## [TASK TO COMPLETE]
In the records that follow, count the lines where the string "декларування" appears, and give the count with nothing added.

## [PROVIDED ENTRIES]
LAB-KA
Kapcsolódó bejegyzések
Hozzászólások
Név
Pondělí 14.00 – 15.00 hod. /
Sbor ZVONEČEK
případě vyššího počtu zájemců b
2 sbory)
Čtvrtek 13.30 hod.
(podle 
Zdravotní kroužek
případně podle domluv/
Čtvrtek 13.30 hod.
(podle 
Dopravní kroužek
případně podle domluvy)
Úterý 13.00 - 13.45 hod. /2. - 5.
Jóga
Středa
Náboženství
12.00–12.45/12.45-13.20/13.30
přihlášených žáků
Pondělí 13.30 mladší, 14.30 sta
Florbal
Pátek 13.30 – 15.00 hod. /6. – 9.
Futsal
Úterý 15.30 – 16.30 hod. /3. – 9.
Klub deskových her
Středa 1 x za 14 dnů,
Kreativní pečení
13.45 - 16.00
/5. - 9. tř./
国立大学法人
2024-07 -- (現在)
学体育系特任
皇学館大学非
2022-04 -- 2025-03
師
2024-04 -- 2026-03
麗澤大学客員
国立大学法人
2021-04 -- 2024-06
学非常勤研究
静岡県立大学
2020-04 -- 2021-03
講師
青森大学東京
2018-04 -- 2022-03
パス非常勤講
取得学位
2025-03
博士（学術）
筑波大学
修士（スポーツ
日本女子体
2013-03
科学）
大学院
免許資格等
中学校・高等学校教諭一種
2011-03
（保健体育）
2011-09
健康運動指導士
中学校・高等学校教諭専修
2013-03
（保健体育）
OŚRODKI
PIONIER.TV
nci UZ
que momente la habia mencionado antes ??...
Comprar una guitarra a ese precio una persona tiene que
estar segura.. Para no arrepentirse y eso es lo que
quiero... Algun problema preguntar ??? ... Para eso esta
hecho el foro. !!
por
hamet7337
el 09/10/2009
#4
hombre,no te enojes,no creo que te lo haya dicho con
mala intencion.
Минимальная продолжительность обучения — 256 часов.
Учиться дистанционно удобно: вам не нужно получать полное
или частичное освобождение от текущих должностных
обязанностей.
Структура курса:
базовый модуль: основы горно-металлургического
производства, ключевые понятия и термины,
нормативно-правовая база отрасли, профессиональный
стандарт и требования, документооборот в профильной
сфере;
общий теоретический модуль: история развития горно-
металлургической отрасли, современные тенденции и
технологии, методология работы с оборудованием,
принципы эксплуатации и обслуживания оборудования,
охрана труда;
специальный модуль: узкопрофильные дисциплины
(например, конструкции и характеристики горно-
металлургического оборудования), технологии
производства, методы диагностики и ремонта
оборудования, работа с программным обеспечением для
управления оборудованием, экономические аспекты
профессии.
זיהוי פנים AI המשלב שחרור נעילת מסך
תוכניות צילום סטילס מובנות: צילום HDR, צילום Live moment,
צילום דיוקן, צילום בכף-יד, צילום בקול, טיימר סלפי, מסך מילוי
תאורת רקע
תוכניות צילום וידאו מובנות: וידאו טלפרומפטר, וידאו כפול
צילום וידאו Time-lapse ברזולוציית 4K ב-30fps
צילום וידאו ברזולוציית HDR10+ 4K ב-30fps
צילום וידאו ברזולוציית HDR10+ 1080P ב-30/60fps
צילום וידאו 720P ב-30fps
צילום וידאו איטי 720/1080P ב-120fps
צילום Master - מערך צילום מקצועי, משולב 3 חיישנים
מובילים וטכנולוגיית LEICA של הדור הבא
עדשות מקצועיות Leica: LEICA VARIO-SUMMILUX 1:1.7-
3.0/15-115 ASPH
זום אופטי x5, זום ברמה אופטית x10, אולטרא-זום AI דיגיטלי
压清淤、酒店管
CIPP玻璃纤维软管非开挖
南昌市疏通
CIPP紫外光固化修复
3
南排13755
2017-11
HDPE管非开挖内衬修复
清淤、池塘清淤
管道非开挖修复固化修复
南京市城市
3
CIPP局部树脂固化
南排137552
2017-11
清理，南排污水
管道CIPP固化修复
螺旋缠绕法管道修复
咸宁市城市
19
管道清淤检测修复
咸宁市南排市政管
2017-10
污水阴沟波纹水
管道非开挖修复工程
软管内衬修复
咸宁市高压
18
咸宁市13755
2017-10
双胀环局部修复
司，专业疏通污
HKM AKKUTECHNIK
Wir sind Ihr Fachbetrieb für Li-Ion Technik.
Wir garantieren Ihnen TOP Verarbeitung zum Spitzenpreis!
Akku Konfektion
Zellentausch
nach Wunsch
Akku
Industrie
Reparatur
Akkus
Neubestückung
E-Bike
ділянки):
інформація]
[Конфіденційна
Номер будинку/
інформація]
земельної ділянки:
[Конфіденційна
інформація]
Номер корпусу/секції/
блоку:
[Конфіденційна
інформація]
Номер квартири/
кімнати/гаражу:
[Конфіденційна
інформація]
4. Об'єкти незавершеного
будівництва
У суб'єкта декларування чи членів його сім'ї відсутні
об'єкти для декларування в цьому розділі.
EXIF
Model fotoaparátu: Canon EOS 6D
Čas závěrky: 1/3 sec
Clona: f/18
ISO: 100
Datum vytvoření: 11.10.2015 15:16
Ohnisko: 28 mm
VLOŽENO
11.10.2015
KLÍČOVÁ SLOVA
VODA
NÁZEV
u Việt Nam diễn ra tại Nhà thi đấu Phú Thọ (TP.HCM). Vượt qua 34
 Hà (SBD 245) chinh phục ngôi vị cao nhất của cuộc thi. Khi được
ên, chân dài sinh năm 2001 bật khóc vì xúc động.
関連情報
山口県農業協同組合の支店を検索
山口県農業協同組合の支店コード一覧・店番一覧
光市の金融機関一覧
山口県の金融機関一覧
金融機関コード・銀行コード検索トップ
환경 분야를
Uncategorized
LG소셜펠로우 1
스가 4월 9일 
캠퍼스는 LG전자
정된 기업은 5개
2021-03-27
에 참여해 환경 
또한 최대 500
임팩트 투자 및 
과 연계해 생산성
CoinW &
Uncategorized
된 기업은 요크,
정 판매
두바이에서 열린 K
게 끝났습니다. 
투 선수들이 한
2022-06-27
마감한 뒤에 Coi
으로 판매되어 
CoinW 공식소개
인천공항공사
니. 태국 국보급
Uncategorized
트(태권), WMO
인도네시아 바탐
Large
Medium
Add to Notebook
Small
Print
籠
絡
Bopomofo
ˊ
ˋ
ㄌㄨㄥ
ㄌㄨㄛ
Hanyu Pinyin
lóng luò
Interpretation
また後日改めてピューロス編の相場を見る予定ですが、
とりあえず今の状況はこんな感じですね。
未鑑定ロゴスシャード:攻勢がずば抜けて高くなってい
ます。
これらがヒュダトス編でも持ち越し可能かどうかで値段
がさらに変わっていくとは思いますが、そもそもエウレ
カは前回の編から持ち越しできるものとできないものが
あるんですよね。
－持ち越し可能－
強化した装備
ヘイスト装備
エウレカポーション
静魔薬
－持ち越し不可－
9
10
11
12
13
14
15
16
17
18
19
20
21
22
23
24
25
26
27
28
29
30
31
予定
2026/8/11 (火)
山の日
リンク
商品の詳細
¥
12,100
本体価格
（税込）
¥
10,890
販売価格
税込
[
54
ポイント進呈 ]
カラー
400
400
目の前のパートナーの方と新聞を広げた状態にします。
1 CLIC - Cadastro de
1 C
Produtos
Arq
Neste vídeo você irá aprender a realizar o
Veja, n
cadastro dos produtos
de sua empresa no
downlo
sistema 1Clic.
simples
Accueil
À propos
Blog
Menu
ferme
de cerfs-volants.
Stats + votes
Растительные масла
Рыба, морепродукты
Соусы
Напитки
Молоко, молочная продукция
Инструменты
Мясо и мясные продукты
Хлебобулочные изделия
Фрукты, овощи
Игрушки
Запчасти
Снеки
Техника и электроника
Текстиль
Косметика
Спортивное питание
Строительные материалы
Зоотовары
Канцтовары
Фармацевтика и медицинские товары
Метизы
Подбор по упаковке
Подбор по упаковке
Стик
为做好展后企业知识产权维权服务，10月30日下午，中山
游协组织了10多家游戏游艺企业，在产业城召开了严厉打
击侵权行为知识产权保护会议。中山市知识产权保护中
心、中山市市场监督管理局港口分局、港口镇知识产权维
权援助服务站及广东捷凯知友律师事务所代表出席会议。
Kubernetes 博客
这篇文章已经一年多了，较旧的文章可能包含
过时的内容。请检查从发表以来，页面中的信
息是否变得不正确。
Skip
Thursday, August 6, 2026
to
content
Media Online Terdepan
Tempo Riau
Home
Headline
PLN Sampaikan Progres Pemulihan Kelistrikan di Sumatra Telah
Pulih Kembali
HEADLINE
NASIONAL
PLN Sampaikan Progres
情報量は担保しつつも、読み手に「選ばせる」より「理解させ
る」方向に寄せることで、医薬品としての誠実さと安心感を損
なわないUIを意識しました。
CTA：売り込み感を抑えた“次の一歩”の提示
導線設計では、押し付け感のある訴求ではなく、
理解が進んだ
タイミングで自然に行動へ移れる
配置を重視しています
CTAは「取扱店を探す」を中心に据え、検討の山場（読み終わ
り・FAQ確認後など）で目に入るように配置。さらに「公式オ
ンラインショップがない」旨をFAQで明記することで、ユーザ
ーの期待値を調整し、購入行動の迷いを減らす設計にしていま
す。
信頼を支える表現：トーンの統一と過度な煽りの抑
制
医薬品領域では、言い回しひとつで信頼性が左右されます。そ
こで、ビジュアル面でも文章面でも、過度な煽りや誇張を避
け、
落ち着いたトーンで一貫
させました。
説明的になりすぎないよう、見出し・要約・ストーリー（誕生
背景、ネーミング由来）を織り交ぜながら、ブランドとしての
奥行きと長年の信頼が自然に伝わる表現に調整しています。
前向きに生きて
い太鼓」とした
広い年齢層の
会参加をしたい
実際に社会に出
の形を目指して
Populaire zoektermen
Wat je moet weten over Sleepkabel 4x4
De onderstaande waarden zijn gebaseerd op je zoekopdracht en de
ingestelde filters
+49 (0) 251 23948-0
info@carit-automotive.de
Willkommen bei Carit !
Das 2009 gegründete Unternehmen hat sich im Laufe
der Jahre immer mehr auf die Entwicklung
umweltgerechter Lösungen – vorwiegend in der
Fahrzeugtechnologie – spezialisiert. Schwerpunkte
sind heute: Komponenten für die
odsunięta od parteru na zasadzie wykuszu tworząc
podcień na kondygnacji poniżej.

## [WRITTEN RESPONSE]
2